- _Problem_:
Quote the lines of the dataset items word for word, from the start of the records through the line that contains "ou pode ser de outra maneira?", with both ends included. Leave the pictures out of the answer.

[Given information Boundary: Start]

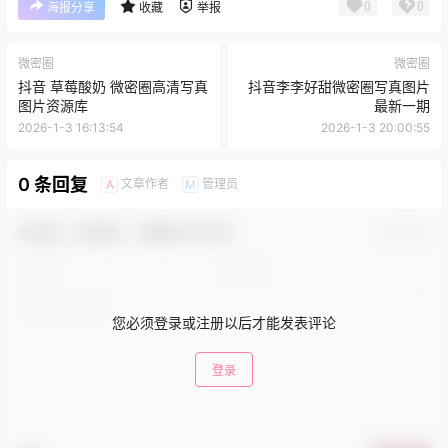
0
0
海报分享
收藏
举报
微密圈
微密圈
抖音 草莓酸奶 微密圈高清写真
抖音李李好甜微密圈写真图片
图片资源库
最新一期
2026-1-3 16:13:54
2026-1-3 20:00:55
0 条回复
文章作者
管理员
A
M
欢迎您，新朋友，感谢参与互动！
确认修改
您必须登录或注册以后才能发表评论
登录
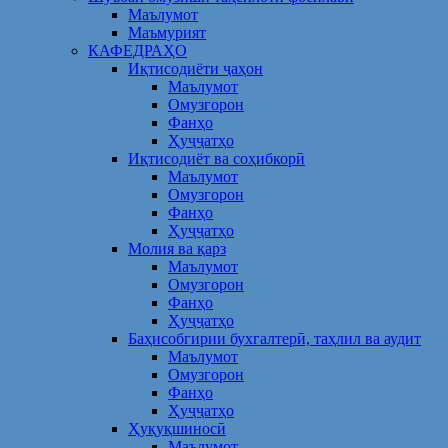
Маълумот
Маъмурият
КАФЕДРАҲО
Иқтисодиёти ҷаҳон
Маълумот
Омузгорон
Фанҳо
Ҳуҷҷатҳо
Иқтисодиёт ва соҳибкорӣ
Маълумот
Омузгорон
Фанҳо
Ҳуҷҷатҳо
Молия ва қарз
Маълумот
Омузгорон
Фанҳо
Ҳуҷҷатҳо
Баҳисобгирии бухгалтерӣ, таҳлил ва аудит
Маълумот
Омузгорон
Фанҳо
Ҳуҷҷатҳо
Ҳуқуқшиносӣ
Маълумот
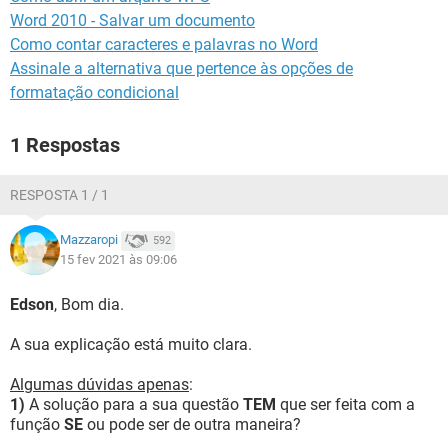
Word 2010 - Salvar um documento
Se o campo na planilha1 de cadastro Analista de RH é igual
Como contar caracteres e palavras no Word
a Analista de RH no campo classificação da planilha 2 e se
Assinale a alternativa que pertence às opções de
o resultado do campo resultado na planilha 1 está entre 80 e
formatação condicional
90, seja apresentado o resultado Jr, se estiver entre 91 e 100,
seja apresentado o resultado Pl, se estiver entre 101 e 110,
seja apresentado o resultado Sr.
1 Respostas
Quando utilizo a função "SE", até a segunda condição o
resultado é apresentado e na 3ª condição apresenta erro.
RESPOSTA 1 / 1
Como posso resolver essa questão?
Mazzaropi
592
15 fev 2021 às 09:06
Agradeço desde já sua atenção.
Edson
, Bom dia.
A sua explicação está muito clara.
Algumas dúvidas apenas
:
1)
A solução para a sua questão
TEM
que ser feita com a
função
SE
ou pode ser de outra maneira?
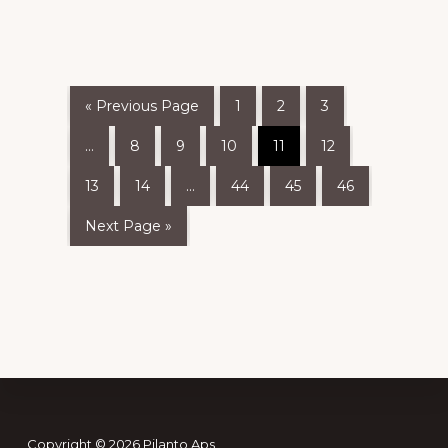
kr. 79,95.
kr. 59,96.
« Previous Page
1
2
3
…
8
9
10
11
12
13
14
…
44
45
46
Next Page »
Copyright © 2026 Pilanto Aps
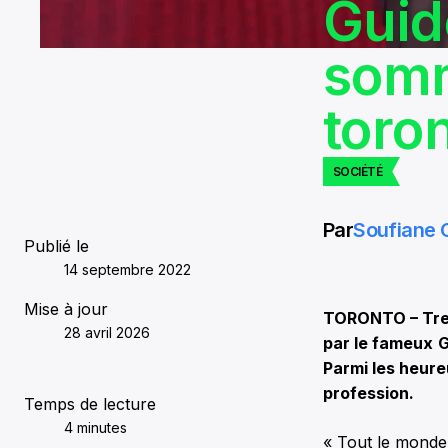
Guid
somm
toron
SOCIÉTÉ
Par
Soufiane
Publié le
14 septembre 2022
Mise à jour
TORONTO – Treiz
28 avril 2026
par le fameux
G
Parmi les heure
profession.
Temps de lecture
4 minutes
« Tout le monde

[Given information Boundary: End]

- _Answer area_:
0
0
海报分享
收藏
举报
微密圈
微密圈
抖音 草莓酸奶 微密圈高清写真
抖音李李好甜微密圈写真图片
图片资源库
最新一期
2026-1-3 16:13:54
2026-1-3 20:00:55
0 条回复
文章作者
管理员
A
M
欢迎您，新朋友，感谢参与互动！
确认修改
您必须登录或注册以后才能发表评论
登录
Маълумот
Маъмурият
КАФЕДРАҲО
Иқтисодиёти ҷаҳон
Маълумот
Омузгорон
Фанҳо
Ҳуҷҷатҳо
Иқтисодиёт ва соҳибкорӣ
Маълумот
Омузгорон
Фанҳо
Ҳуҷҷатҳо
Молия ва қарз
Маълумот
Омузгорон
Фанҳо
Ҳуҷҷатҳо
Баҳисобгирии бухгалтерӣ, таҳлил ва аудит
Маълумот
Омузгорон
Фанҳо
Ҳуҷҷатҳо
Ҳуқуқшиносӣ
Маълумот
Word 2010 - Salvar um documento
Se o campo na planilha1 de cadastro Analista de RH é igual
Como contar caracteres e palavras no Word
a Analista de RH no campo classificação da planilha 2 e se
Assinale a alternativa que pertence às opções de
o resultado do campo resultado na planilha 1 está entre 80 e
formatação condicional
90, seja apresentado o resultado Jr, se estiver entre 91 e 100,
seja apresentado o resultado Pl, se estiver entre 101 e 110,
seja apresentado o resultado Sr.
1 Respostas
Quando utilizo a função "SE", até a segunda condição o
resultado é apresentado e na 3ª condição apresenta erro.
RESPOSTA 1 / 1
Como posso resolver essa questão?
Mazzaropi
592
15 fev 2021 às 09:06
Agradeço desde já sua atenção.
Edson
, Bom dia.
A sua explicação está muito clara.
Algumas dúvidas apenas
:
1)
A solução para a sua questão
TEM
que ser feita com a
função
SE
ou pode ser de outra maneira?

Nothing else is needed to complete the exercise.